俺の心に閃きが走り、隣に立つブルームに声をかける。
「ブルーム、俺たちで奴の攻撃を引き付けるんだ。カインドはその間にあの魔石を――」
「あ? 魔石がなんだって?」
「あの魔石は魔王の洗脳道具。あれを破壊すれば白の勇者は正気を取り戻す」
「で、俺らが囮になるってか?」
「そうだ、耐久のある俺たちがタンクになって、カインドに魔石を破壊させる」
ブルームは微かに頷き、力強く斧を構え直す。
全身に熱と痛みを感じながら、俺たちは炎の暴雨の中へと飛び込んだ。
スティフンの『インフェルノ』は容赦なく俺たちを追い詰めるが、俺たちはひるまず突き進む。

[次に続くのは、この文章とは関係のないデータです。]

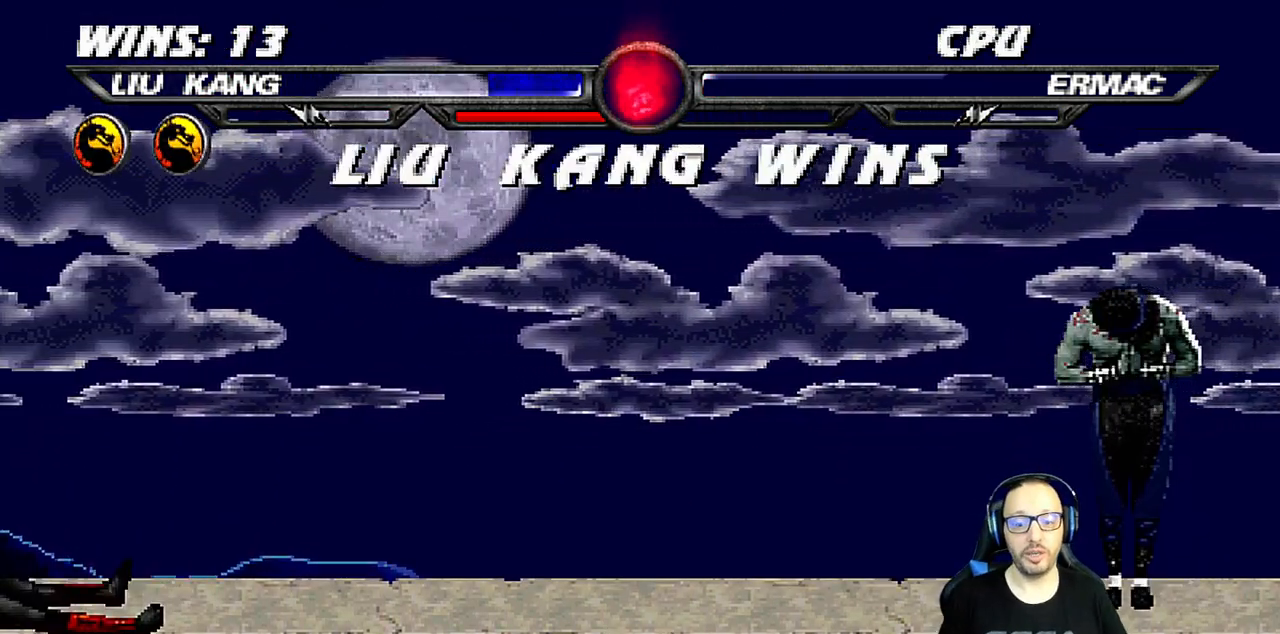
{"buttons": [], "left_stick": "center", "right_stick": "center", "events": []}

その激しい烈火の中で俺の盾が熱を帯び、ブルームのバトルアックスが炎を断ち切る。
「フィジカルブースト……『バイタリティ』、『ファイアレジスト』、『マジックレジスト』……!」
俺は、自身の耐久力と火炎耐性、魔法耐性を大幅に向上させた
俺のブーストは一度に3つのステータスの向上が限界だ。
それ以上は体が持たない。
そして、囮としてタンク役に徹する為に、攻撃系のステータスは一切上げない。
その全てを耐久に振った。
スティフンの視線を引き付け、炎の雨の中で足を止めず立ち向かう。
「消し炭になるがいい……ヘルインフェルノフルバースト……!」
スティフンが無数の『インフェルノ』が降り注ぐ大魔法『ヘルインフェルノフルバースト』を詠唱する。
だが、賢者といえど、大魔法はその強大な威力の反動で、発動後の隙が生じる。
そのリキャストは5秒。
その間、彼の絶え間なく降り注ぐ攻撃魔法は、止まる。
俺とブルームが無我夢中で彼の猛撃を受け止めるうち、カインドが一瞬の隙を捉え、剣を構えた。

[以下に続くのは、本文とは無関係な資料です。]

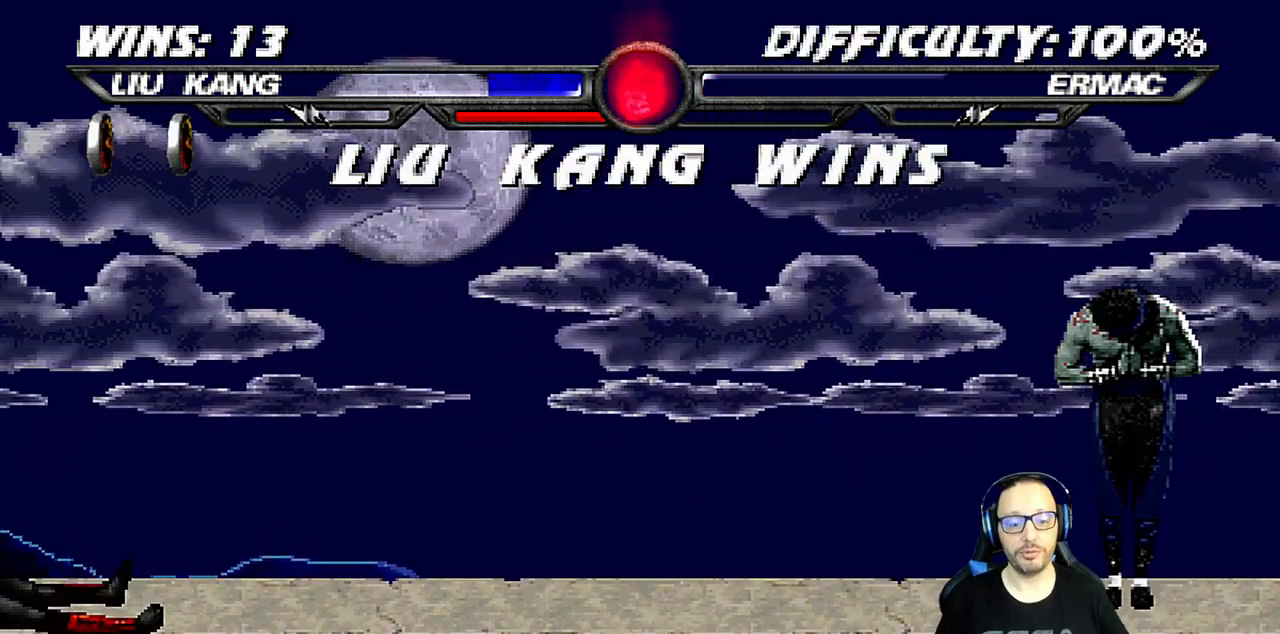
{"buttons": [], "left_stick": "center", "right_stick": "center", "events": [[183, "CIRCLE", "down"], [317, "CIRCLE", "up"]]}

「ソードエンチャント……『пламя』……ソードエンチャント……『заморози』……!」
カインドは炎の剣と氷の剣を構えた。
「блаженная евфросиния……!」
そして、次の瞬間、鋭く放たれた一閃。
魔石に向けられたカインドの剣が、見事にその呪いの核を打ち砕く。
烈火の嵐が、重苦しい空気の中に沈みゆく。
すべてが静寂の中に包まれ、まるで俺たちの鼓動だけが時を刻んでいるかのようだった。
目の前には、一人の老人――いや、誇り高き白の勇者スティフンが、立ち尽くしている。
彼の瞳に宿っていた曇りが、嘘のように消え去り、代わりに安らかな光が戻ってきた瞬間、それは俺にとって奇跡のように感じられた。
「……わしは……いったい……」
「あの黒い魔石が……貴方を操っていたんです、白の勇者」
俺は静かに告げる。
言葉が出た瞬間、彼は一瞬、目を閉じ、深くため息をついた。
「私は……なんと愚かだったのだろう……」
声には、深い悔恨と哀愁が混ざり、己の無力を悔やむかのようだった。
俺は静かに、だが確かに、彼の肩に手を置いた。
「貴方の意志は戻った。もう迷うことはないはずです……さあ、共に行きましょう、魔王の元へ」
「ったく、手こずらせやがって」
「行きましょう。僕たちには貴方の力が必要です」
そう告げると、スティフンは微かに頷き、鋭い眼差しを取り戻した。
まるで深い霧が晴れたようなその表情に、彼が勇者として再び立ち上がる意思を感じる。
彼の白髪が、光に反射してまるで聖者のように輝いて見えた。
「ああ、共に行こう、魔王城へ」
スティフンが言ったその声には、もうかつての冷たい硬さはなかった。
代わりに、失われた信頼と新たな覚悟が宿っている。
俺たちは静かに、しかし確かな歩みで、魔王城へ向かう道を再び歩み出したのだ。
冷たい夜風が吹き抜ける中で、俺たちは肩を寄せ合い、進み続ける。
暗闇の中に光が見える気がした。
その光が、俺たちが進むべき道を照らしているように感じられた。